* [Records supplied]:
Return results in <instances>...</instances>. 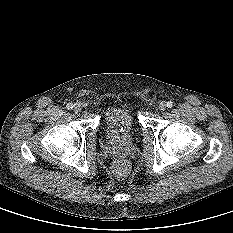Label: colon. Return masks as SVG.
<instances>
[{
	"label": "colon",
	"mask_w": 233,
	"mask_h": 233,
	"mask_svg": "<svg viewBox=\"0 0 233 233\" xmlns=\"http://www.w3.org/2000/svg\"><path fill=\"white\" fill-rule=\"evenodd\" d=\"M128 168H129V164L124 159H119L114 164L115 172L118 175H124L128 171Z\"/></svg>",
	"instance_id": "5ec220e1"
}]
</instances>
---
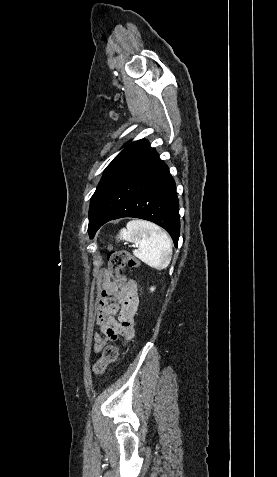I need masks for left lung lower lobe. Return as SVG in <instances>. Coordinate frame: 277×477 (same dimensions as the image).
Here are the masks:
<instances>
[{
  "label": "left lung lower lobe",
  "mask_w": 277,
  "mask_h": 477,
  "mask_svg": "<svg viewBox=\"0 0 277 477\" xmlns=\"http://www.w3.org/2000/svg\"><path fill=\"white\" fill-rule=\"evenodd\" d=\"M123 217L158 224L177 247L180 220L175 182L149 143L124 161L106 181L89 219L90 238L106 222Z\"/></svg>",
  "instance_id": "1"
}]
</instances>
==
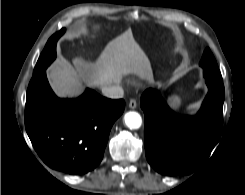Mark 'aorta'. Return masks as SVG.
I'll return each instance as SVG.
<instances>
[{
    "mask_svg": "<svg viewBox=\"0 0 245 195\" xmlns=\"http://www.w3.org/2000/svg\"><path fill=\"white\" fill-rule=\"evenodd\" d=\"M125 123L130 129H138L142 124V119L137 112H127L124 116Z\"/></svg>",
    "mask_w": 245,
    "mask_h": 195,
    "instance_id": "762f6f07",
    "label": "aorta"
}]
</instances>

* [The exercise]: Extract every line of the records above that contains the string "xmlns", matching case exactly.

* [Completed exercise]:
	"mask_svg": "<svg viewBox=\"0 0 233 233\" xmlns=\"http://www.w3.org/2000/svg\"><path fill=\"white\" fill-rule=\"evenodd\" d=\"M128 168H129V164L124 159H119L114 164L115 172L118 175H124L128 171Z\"/></svg>",
  "mask_svg": "<svg viewBox=\"0 0 277 477\" xmlns=\"http://www.w3.org/2000/svg\"><path fill=\"white\" fill-rule=\"evenodd\" d=\"M123 217L158 224L177 247L180 220L175 182L149 143L124 161L106 181L89 219L90 238L106 222Z\"/></svg>",
    "mask_svg": "<svg viewBox=\"0 0 245 195\" xmlns=\"http://www.w3.org/2000/svg\"><path fill=\"white\" fill-rule=\"evenodd\" d=\"M125 123L130 129H138L142 124V119L137 112H127L124 116Z\"/></svg>",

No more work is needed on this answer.